PWC 195 - Task 1 - PL/PgSQL Implementation
A similar implementation to the Raku one.CREATE OR REPLACE FUNCTION
pwc195.task1_plpgsql( n int )
RETURNS int
AS $CODE$
DECLARE
i int;
freq int;
counter int := 0;
BEGIN
FOR i IN 1 .. n LOOP
SELECT count(*)
INTO freq
FROM regexp_split_to_table( i::text, '' ) as n(d)
GROUP BY d
ORDER BY 1 DESC;
IF freq = 1 THEN
counter := counter + 1;
END IF;
END LOOP;
RETURN counter;
END
$CODE$
LANGUAGE plpgsql;
I use
regexp_split_to_table to split a number into its digits, and then I count the frequency of every digit. If such frequency is different than one, I skip, otherwise I add it to the counting of the special integers.
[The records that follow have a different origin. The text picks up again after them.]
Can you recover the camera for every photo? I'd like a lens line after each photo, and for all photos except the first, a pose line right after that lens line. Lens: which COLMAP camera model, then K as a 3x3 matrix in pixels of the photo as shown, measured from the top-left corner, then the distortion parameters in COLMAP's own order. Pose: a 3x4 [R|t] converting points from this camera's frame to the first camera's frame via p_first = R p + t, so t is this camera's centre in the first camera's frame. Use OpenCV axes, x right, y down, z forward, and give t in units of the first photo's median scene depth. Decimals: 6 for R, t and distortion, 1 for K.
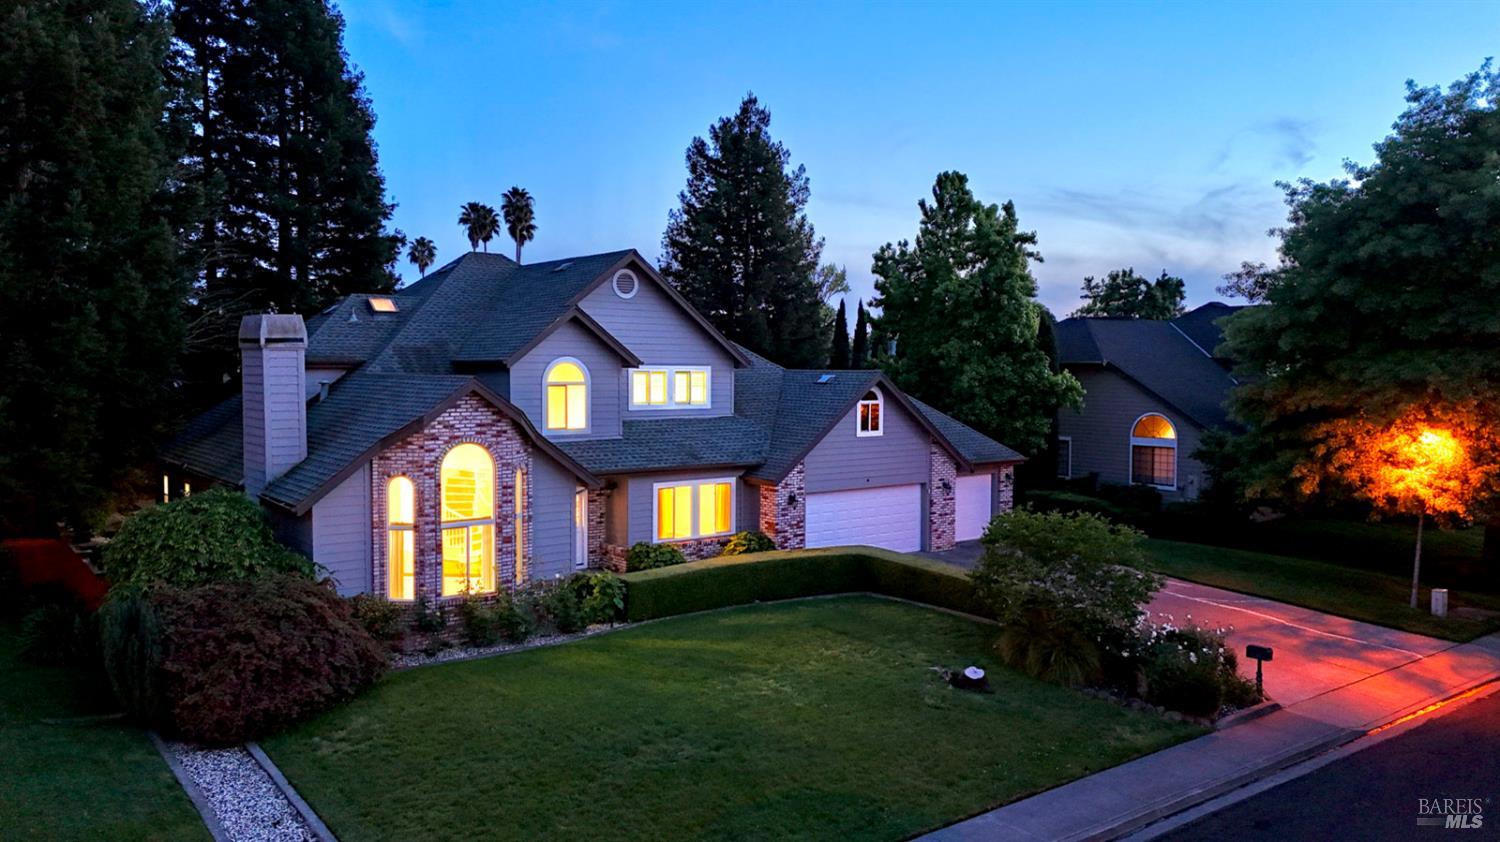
lens RADIAL K [[1090.2, 0, 749.3], [0, 1090.2, 418.5], [0, 0, 1]] dist [0.072138, -0.065251]
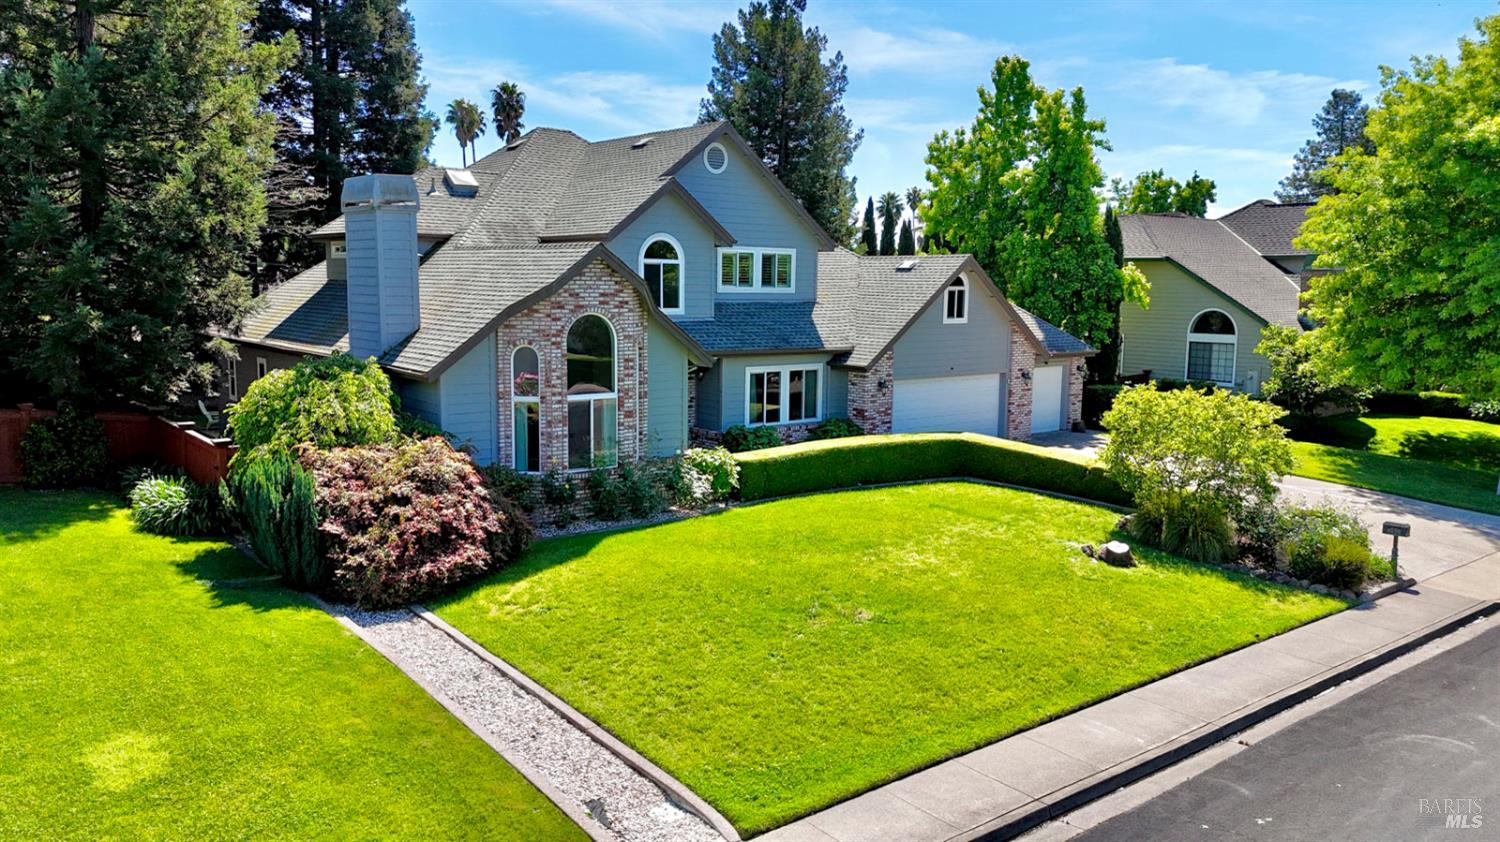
lens RADIAL K [[1090.2, 0, 748.5], [0, 1090.2, 425.6], [0, 0, 1]] dist [0.072138, -0.065251]
pose [[0.999659, 0.006370, 0.025319, -0.119783], [-0.008446, 0.996535, 0.082741, 0.034047], [-0.024704, -0.082927, 0.996249, 0.024151]]
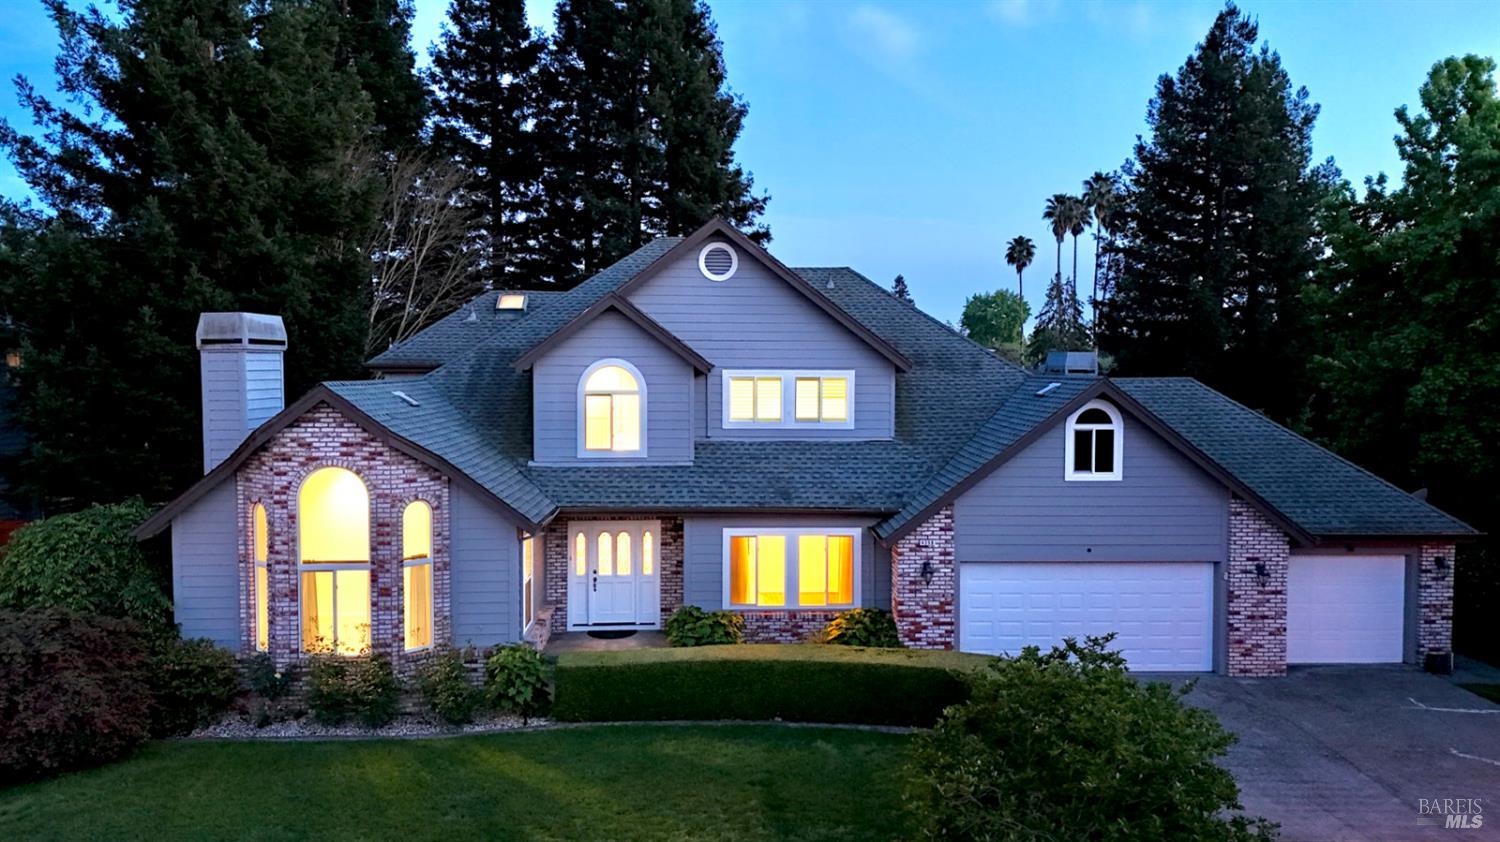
lens RADIAL K [[1090.2, 0, 749.2], [0, 1090.2, 423.9], [0, 0, 1]] dist [0.072138, -0.065251]
pose [[0.816619, 0.029507, -0.576422, 0.380767], [-0.028694, 0.999533, 0.010514, -0.021569], [0.576463, 0.007954, 0.817084, 0.437308]]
The idea is that the SELECT counts the frequency, so I order it descending having the max value stored into freq and therefore if such value is one it means all the digits appear only one, otherwise there are repetitions.
PWC 195 - Task 2 - PL/PgSQL Implementation
Here I use a temporary table to store the values and their repetitions.CREATE OR REPLACE FUNCTION
pwc195.task2_plpgsql( list int[] )
RETURNS int
AS $CODE$
DECLARE
current int;
BEGIN
CREATE TEMPORARY TABLE IF NOT EXISTS nums( v int, f int default 1, primary key( v ) );
TRUNCATE TABLE nums;
FOREACH current IN ARRAY list LOOP
INSERT INTO nums AS frequency
SELECT current, 1
ON CONFLICT (v)
DO UPDATE SET f = frequency.f + 1;
END LOOP;
SELECT v
INTO current
FROM nums
WHERE v % 2 = 0
ORDER BY f DESC, v ASC
LIMIT 1;
RETURN current;
END
$CODE$
LANGUAGE plpgsql;
Note that I use an
UPSERT to store the frequencies of every value.
Then, a single SELECT does suffice to extract all even numbers, sort by their frequency and value. The first item returned is the one the task was searching for.